__THE REQUEST__.
Answer these from the case excerpt below:
1. Which court decided the case?
2. Who argued the cause for the respondents?
3. On what conclusion did the trial court base its grant of summary judgment?

:: SOURCE EXCERPT ::

Wall St. Mgmt. & Capital, Inc. v. Crites

Decision Date14 October 2015
Docket NumberA151512.,10P10557
Citation360 P.3d 673,274 Or.App. 347
PartiesWALL STREET MANAGEMENT & CAPITAL, INC., a Florida corporation, Plaintiff–Appellant, v. Kent L. CRITES and Shannon F. Piel, Co–Personal Representatives of the Estate of Elmer L. Crites, Defendants–Respondents.
CourtOregon Court of Appeals

Thomas C. Pattonfiled the briefs for appellant.

Brian R. Talcottargued the cause for respondents. With him on the brief was Dunn Carney Allen Higgins & Tongue LLP.

Opinion

HADLOCK, J.

This case involves a contract purportedly signed by defendant1that guaranteed the repayment of certain loans made by plaintiff to defendant's son. After defendant's son failed to pay his debt, plaintiff brought this action against defendant based on the guaranty. Defendant quickly moved for summary judgment, arguing that the guaranty was not an enforceable contract. Defendant first maintained that someone forged his signature on the guaranty. Defendant also argued that, even if he had signed the guaranty, it still would not be enforceable, because the signed guaranty was merely an offer to form a contract and plaintiff never communicated his acceptance. The court granted defendant's motion for summary judgment based on its conclusion that there was no credible evidence that defendant had signed the guaranty. Plaintiff appeals and argues that the trial court erred because there was a genuine issue of material fact as to whether the signature on the guaranty was defendant's. Defendant responds that the trial court ruled correctly on the issue of the signature and that, even if it did not, plaintiff's failure to notify defendant that it was accepting the guaranty provides an alternative basis for affirmance. For the reasons that follow, we reverse and remand.

Because the trial court granted defendant's motion for summary judgment, we state the “facts and all reasonable inferences that may be drawn from them in the light most favorable to plaintiff, the nonmoving party.” Oregon Steel Mills, Inc. v. Coopers & Lybrand, LLP,336 Or. 329, 332, 83 P.3d 322 (2004). We omit discussion of hearsay evidence to which defendant properly objected during the summary judgment proceedings.

:::
:: SUPPLIED ENTRIES ::

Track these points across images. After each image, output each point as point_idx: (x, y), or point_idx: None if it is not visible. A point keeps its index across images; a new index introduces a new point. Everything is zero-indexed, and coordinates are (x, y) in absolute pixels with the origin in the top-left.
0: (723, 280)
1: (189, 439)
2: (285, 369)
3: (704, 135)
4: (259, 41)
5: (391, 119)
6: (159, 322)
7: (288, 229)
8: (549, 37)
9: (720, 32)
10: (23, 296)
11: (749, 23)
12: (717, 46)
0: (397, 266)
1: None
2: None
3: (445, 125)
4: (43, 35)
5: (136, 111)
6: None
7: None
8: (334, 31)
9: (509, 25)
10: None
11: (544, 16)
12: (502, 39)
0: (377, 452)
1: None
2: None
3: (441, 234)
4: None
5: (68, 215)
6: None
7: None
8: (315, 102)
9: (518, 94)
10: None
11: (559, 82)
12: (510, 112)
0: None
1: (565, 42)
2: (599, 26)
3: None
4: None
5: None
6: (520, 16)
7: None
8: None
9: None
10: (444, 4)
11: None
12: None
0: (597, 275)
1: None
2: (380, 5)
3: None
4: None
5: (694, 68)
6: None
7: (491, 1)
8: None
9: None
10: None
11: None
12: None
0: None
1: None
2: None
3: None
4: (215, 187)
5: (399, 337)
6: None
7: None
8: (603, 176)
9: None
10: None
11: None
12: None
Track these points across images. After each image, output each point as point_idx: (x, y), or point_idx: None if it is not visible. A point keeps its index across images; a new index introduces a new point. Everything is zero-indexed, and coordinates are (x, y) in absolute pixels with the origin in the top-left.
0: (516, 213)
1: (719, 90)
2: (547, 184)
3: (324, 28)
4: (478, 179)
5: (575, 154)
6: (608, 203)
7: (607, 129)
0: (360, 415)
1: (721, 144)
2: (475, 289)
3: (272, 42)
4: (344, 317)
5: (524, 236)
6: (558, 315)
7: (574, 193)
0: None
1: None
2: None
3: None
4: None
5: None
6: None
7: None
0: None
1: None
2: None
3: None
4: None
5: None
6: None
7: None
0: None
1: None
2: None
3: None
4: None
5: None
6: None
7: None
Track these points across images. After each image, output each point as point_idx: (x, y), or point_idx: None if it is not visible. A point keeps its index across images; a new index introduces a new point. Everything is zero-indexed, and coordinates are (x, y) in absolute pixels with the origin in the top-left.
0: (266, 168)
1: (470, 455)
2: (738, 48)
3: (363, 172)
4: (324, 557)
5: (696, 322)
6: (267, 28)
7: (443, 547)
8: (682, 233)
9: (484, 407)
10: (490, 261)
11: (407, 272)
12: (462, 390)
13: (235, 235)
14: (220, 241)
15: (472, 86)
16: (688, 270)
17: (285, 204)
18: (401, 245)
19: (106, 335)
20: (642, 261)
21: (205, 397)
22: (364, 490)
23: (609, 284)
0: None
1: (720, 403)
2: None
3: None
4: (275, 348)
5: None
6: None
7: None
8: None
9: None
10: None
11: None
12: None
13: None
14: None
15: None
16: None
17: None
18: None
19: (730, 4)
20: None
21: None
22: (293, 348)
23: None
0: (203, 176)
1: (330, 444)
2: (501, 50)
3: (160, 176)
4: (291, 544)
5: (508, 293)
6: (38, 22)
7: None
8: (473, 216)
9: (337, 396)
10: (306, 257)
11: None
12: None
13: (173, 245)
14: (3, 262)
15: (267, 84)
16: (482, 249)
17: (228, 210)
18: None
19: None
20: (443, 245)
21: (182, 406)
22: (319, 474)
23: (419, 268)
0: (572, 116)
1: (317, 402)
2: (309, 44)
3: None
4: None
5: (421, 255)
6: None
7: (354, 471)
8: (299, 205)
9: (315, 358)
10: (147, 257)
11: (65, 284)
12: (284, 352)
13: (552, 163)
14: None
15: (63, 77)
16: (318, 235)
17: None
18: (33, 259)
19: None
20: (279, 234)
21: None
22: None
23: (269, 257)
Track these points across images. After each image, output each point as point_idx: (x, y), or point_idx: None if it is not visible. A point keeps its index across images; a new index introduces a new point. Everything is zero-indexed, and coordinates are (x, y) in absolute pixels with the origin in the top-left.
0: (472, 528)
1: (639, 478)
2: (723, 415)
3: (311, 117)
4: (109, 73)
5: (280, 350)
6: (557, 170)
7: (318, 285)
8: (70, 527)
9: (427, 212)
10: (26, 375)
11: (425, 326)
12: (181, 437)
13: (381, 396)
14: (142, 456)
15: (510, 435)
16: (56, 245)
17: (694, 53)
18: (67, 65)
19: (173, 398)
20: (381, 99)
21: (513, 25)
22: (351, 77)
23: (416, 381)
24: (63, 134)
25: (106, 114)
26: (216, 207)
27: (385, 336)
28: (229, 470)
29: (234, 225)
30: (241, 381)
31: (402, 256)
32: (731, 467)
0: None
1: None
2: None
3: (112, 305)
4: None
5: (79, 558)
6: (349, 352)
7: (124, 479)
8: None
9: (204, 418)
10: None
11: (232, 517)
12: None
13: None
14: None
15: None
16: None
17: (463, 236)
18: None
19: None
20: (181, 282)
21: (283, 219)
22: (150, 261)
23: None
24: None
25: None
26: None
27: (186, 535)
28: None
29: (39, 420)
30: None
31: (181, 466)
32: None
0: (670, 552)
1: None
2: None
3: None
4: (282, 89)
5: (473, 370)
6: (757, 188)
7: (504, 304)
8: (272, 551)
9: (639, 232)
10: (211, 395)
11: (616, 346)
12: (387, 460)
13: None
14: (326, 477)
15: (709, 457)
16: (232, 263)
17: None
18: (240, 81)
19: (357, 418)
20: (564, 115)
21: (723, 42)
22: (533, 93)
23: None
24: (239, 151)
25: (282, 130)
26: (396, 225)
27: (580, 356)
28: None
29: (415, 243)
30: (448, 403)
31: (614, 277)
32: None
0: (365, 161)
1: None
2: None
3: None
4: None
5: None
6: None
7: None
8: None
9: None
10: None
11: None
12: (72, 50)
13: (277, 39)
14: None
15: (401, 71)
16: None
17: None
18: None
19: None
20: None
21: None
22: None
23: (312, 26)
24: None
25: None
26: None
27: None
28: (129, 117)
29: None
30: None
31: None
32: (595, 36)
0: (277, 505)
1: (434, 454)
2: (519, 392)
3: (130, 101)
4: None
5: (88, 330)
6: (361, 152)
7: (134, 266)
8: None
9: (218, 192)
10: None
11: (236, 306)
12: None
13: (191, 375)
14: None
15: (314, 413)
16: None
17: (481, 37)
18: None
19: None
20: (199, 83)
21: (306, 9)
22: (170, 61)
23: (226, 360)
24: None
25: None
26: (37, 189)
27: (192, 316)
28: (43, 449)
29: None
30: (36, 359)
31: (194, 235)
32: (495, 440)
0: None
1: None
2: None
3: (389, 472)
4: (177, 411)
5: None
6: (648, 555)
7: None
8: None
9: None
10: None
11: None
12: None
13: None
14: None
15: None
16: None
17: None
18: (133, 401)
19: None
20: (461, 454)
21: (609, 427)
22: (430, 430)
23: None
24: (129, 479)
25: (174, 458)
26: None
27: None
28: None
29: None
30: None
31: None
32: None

:::

__PROBLEM SOLUTION__.
1. The Oregon Court of Appeals.
2. Brian R. Talcott.
3. That there was no credible evidence that the defendant had signed the guaranty.